“Sono quasi tutte straniere, parlano un italiano stentato e hanno una grandissima necessità di trovare lavoro. E così si trovano a sgobbare 22 ore al giorno per 900 euro al mese, al soldo di cooperative che le sfruttano”. Inizia così l’inchiesta pubblicata su l’Espresso, edizione del 5 agosto, dedicata al fenomeno delle false cooperative nel settore del welfare e più precisamente nel campo dell’assistenza agli anziani. Una doppia truffa quella finita sotto la lente di ingrandimento del settimanale che, se da una parte colpisce le lavoratrici straniere che offrono aiuto in casa ad anziani, malati e disabili, dall’altra danneggia pesantemente le stesse famiglie.
“Il fenomeno, denunciato dalla Camera del lavoro di Bergamo, – scrive l’Espresso – è in rapida crescita e, per via di un buco normativo, perfettamente legale. (…) Il tranello sta tutto nell’incapacità delle donne coinvolte di capire quale tipo di contratto viene loro proposto”. Non avendo una buona padronanza dell’italiano le lavoratrici credono, infatti, di sottoscrivere un contratto di lavoro quando in realtà si stanno iscrivendo alle Camere di Commercio locali per aprire una partita iva. “Le cooperative provvedono a tutto, – si legge ancora – trovano le famiglie bisognose di una badante e loro iniziano a lavorare presso di loro. Poi, una volta al mese, si recano alla cooperativa per incassate la busta paga e l’assegno”. Una cifra che si aggira intorno agli 800, 900 euro.
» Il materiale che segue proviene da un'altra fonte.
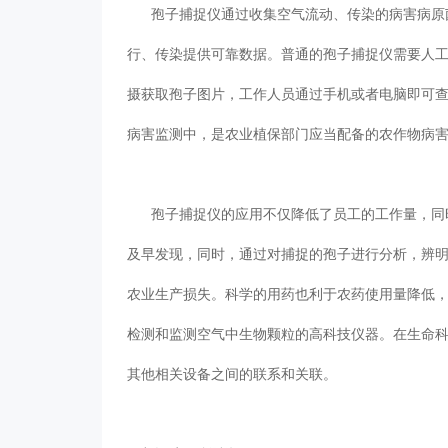
孢子捕捉仪通过收集空气流动、传染的病害病原菌孢子
行、传染提供可靠数据。普通的孢子捕捉仪
摄获取孢子图片，工作人员通过手机或者电脑即可查看
病害监测中，是农业植保部门应当配备的农作物病害监
孢子捕捉仪的应用不仅降低了员工的工作量，同时也
及早发现，同时，通过对捕捉的孢子进行分析，
农业生产损失。科学的用药也利于农药使用量降低
检测和监测空气中生物颗粒的高科技仪器。在生命
其他相关设备之间的联系和关联。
Soldi che le lavoratrici pensano essere netti ma che in realtà sono lordi e sui quali loro stesse dovrebbero provvedere a pagare tasse e contributi. Ma questo invece non avviene perché “le stesse – si legge su l’Espresso – ignorano di non essere in regola, finché all’indirizzo della loro residenza arrivano cartelle esattoriali salatissime”.
Ma non solo, dall’altro lato ci sono le poi le famiglie: “Il fenomeno – scrive il settimanale – ha ripercussioni pesanti a livello contrattuale sia per le lavoratrici, sia per le famiglie degli anziani, costretti a firmare clausole che prevedono un’esclusiva dell’agenzia nei confronti della lavoratrice attraverso un sistema di pesanti penali. Conti alla mano, le famiglie che si appoggiano a queste cooperative spendono molto di più di quello che spenderebbero facendo un contratto regolare di assunzione secondo il contratto nazionale del lavoro domestico; con il rischio di dover sborsare altri soldi in quanto, in caso di controversie, risponde la famiglia utilizzatrice e non la cooperativa. Purtroppo le normative attuali, a causa di un buco giuridico, non consentono di dichiarare l’illegittimità di questa prassi; ma è fuori dubbio che ci si stia approfittando di lavoratrici deboli contrattualmente e di clienti deboli emotivamente”.